In life and death, our new friend explains, his cattle never leave the valley. That sort of freshness can’t be faked and shouldn’t be fooled with. We leave with a stack of porterhouse steaks, each two inches thick, and cook them as we would any fine Black Angus raised and sold in the shadow of the Blue Ridge. Nothing fancy—just a hot grill. We drag the table onto the lawn to catch the last of the sun, and savor sliced tomatoes, wine and crusty bread with which we sop the steak juices.

Tuscany’s quality ingredients make cooking effortless, but we take breaks to explore what the region’s chefs are making with that same food. They too keep it simple. The best dishes have five ingredients or fewer and are served under that famous sun. Tables crowd sidewalks, alleys and rooftops regardless of the midday heat.

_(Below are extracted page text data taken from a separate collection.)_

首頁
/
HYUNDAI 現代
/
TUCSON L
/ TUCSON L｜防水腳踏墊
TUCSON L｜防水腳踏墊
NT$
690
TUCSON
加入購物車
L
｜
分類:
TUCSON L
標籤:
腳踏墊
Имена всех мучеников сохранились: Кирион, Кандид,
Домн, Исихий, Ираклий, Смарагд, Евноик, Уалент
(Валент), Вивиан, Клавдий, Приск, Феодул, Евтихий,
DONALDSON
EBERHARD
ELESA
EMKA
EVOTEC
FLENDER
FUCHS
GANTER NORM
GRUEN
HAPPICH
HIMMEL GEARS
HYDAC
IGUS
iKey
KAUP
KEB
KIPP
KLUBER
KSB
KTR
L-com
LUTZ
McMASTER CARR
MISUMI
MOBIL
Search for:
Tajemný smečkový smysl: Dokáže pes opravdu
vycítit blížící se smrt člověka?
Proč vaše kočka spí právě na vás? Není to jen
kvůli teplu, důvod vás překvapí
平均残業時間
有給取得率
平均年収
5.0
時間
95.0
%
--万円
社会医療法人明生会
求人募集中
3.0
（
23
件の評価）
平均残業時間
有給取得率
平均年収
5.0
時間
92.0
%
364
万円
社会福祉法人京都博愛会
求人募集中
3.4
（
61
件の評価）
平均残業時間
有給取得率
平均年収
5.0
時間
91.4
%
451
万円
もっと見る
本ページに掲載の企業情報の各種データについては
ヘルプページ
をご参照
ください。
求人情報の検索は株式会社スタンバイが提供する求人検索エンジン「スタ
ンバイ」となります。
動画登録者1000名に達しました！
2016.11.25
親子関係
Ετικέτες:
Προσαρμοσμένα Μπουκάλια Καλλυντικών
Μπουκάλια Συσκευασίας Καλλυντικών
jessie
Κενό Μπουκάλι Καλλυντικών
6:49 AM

On a day trip to Florence, we duck into a specialty food shop near the Ponte Vecchio and ask the proprietor where he eats. Ten minutes later, we’re standing in a sunny public square where two cobblestone alleys intersect and fresh basil marks the boundaries of the Trattoria Quattro Leoni. The Four Lions.

The menu is typical Florentine, with its cream-based sauces and rich reductions—a style the world long ago labeled French. The pasta is made by hand in the tile-cooled dimness of the 16th-century kitchen. We sit on the terrace and order dishes of fresh fettuccine heaped with shaved truffles, and dishes of fiocchetti—hand-pinched pasta bundles filled with ripe pear and topped with a taleggio cheese sauce. Each bite hovers at the edge of tolerable richness. You can’t eat without making little moans.

And while we eat, the sun glows over the stucco walls. Doves coo after crumbs. A 6-year-old plays soccer in the bright piazza, and every so often our waiter uses his pepper mill to bat the ball off the awning, gently scolding the grateful boy. I rank that meal as our best, though in my memory the tastes and sights and smells are one.

We have no plans to visit Italy this summer, but I’ll be fine. I’m seeing Tuscany everywhere I turn. I see it in the Queen Anne’s lace fringing my garden, and in the fireflies’ evening dance. I feel it when we carry lunch onto the patio and linger at the table planning easy steps to the sweet life. Basil and peppers in pots by the back door? Check. Knowing my butcher by name? Check. Buying local? Dining under the summer sky? Spending twice as long eating as cooking? Check. Check. Check.